### 問題 a
記録のうち、文字列「some」を含む行をすべて探し、書き写してください。

### 読解文
/---

講演が展覧会と大きく違った点がふたつある。ひとつは、建築家・乾久美子という個人が前面に出ていたことだ。最初のスライドは、自ら住まうマンションの管理人であるナミキさんとその仕事の紹介だった。そのナミキさんのおかげで、共用廊下は常に掃除が行き届き、庭もきれいに整えられ、快適に日々を過ごすことができるそうだ。それらのプライベートな話や写真は、もちろん展覧会には出されていないし、大学の講評会で披露されていた途中経過(*)にもなかった。また、終盤では自身の設計した建築や、今設計中のプロジェクトが紹介され、これも展覧会とは違っていた(建築家の講演で自作の紹介は普通のことであり、その意味では展覧会の内容が異色であると言える)。つまり、集団制作であった展覧会や書籍とは異なり、乾久美子の現在が示された講演会だった。
もうひとつの違い、これが戸惑いの理由だが、展覧会と書籍の内容=「学び」を設計の方へ結び付けようとしていたことだ。
冒頭に書いた、おぼろげにイメージしていたものとは、今回の「学び」における「回避」についてであった。
まず「小さな風景からの学び」は、ヒロイックな、単一の概念の提出が慎重に避けられている。176もの「ユニット」には「照明いらず」、「何かに沿ってのびる」など、直感で把握できる一般的な語彙が用いられ、全体についても「サービス」という広く解釈可能な言葉が見出されている。
また、採寸や図面化がされなかったことも特徴である。コード化され、設計に「引用」された瞬間に「質」や「味わい」が失われ、陳腐化することを知っていたからだろう。先行のリサーチやフィールドワークへの批評性、風景や人びとの営みへの敬意をもち、その成果の安易な活用を避けていたのだ。現段階では、今後の長きに渡る研究室の活動として探求を続けていくための動的な枠組みであると宣言されていたし、本の中でも「どうつくるか」のためではなく、「何をつくるか」や「なぜつくるのか」という哲学的な問いが示されていた。
ところが、今回の講演会では終盤から自身の設計とつなげた話が始まったのである。「アパートメントI」や「スモールハウスH」や「KYOAI COMMONS」は、かつて実見する機会があったが、今回のリサーチとのつながりについてはあとづけのような強引さや違和感があった。

\---

### 問題 b
読解文によると、講演の最初のスライドでは何が紹介されましたか?

### 提供情報
/---

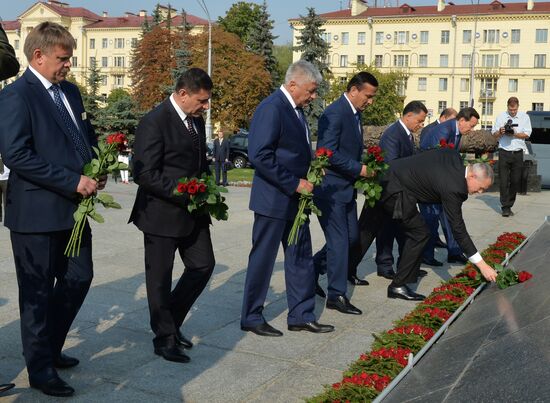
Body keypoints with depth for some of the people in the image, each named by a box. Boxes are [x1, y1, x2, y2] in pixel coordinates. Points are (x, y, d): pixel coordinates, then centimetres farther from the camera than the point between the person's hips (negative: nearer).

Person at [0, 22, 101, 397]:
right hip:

\---

### 解答 a
Body keypoints with depth for some of the people in the image, each named by a box. Boxes are [x1, y1, x2, y2] in pixel coordinates. Points are (x, y, d): pixel coordinates, then centimetres farther from the camera than the point between the person's hips (negative: nearer).

### 解答 b
自ら住まうマンションの管理人であるナミキさんとその仕事です。